People in the crypto world are all searching for the "secret to getting rich quickly," but they often overlook that the most useful things are usually the simplest. I’ve summarized these six rules from practical experience, each one repeatedly validated countless times.
Honestly, even if you only master one of these, you can avoid many pitfalls.
**Rapid rise, slow correction—be careful it's just a shakeout**
After a quick surge in price, the market begins to drift downward slowly? This is usually not the arrival of a bear market, but the main force shaking out retail investors. What does a real top look like? — Volume spikes as it pushes higher, then suddenly crashes down, leaving no time for reaction.
**Weak rebound after a sharp decline, don’t chase the bottom**
After a significant drop, if the rebound is weak and trading volume dries up, it indicates funds are fleeing. Don’t think "it’s bound to rise eventually after falling so much." In such cases, the best time to buy is probably halfway up the mountain.
**Volume at the top is okay, but no volume at the top is scary**
When the market hits a peak and trading remains active, it means bulls and bears are still fighting, and a reversal is likely. But what if trading volume suddenly shrinks? The main force has quietly left, and a rapid decline is imminent.
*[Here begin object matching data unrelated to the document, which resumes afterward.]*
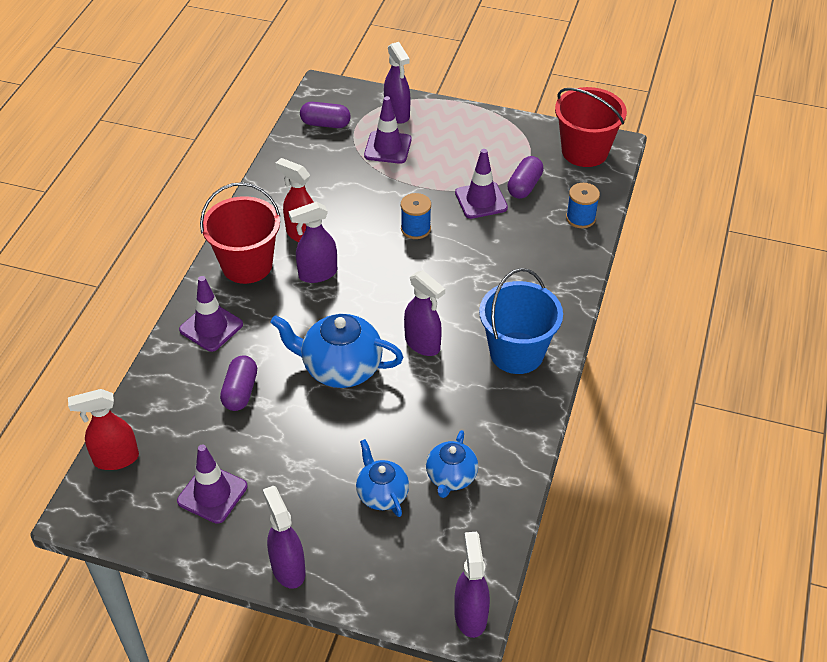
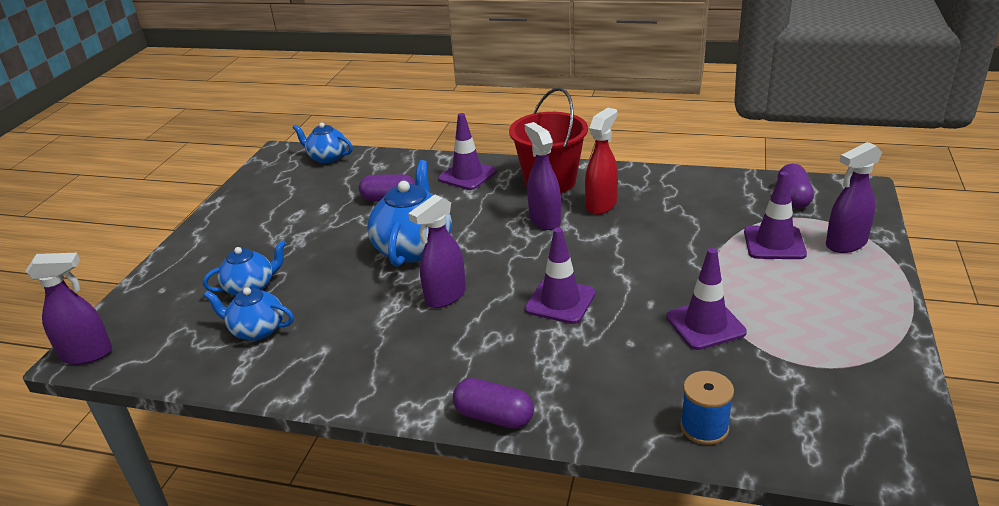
camera: 90 degrees right, 15 degrees down
(115, 459) = (327, 157): red spray bottle -> blue teapot
(212, 494) = (280, 201): purple traffic cone -> purple traffic cone (560, 301)
(288, 568) = (190, 246): purple spray bottle -> none
(415, 229) = (632, 276): blue spool -> none
(517, 353) = (429, 371): blue bucket -> none
(524, 186) = (753, 364): purple capsule -> purple capsule (494, 417)
(584, 151) = (874, 430): red bucket -> none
**Sudden volume spike at the bottom—don’t follow immediately**
A sudden surge in volume and price often traps traders in a false breakout. The real opportunity is during a gentle, sustained increase in volume after consolidation—that’s a sign of orderly capital inflow.
**Volume reveals the truth, candlesticks are just shadows**
If you can’t see the relationship between volume and price, you won’t understand the market’s true intentions. Volume indicates active funds, while shrinking volume means waiting on the sidelines—look at volume first, then the line, and you’ll sense the change in trend early.
**The highest-level trading skill is knowing when to stay idle**
When it’s time to hold, resist the urge to trade; when it’s time to act, dare to place big bets. Don’t chase or kill, don’t be driven by emotions—sounds easy, but the hardest part is doing it.
This market tempts you every minute. Maintaining a calm perspective and patient composure—that’s the truly rare skill.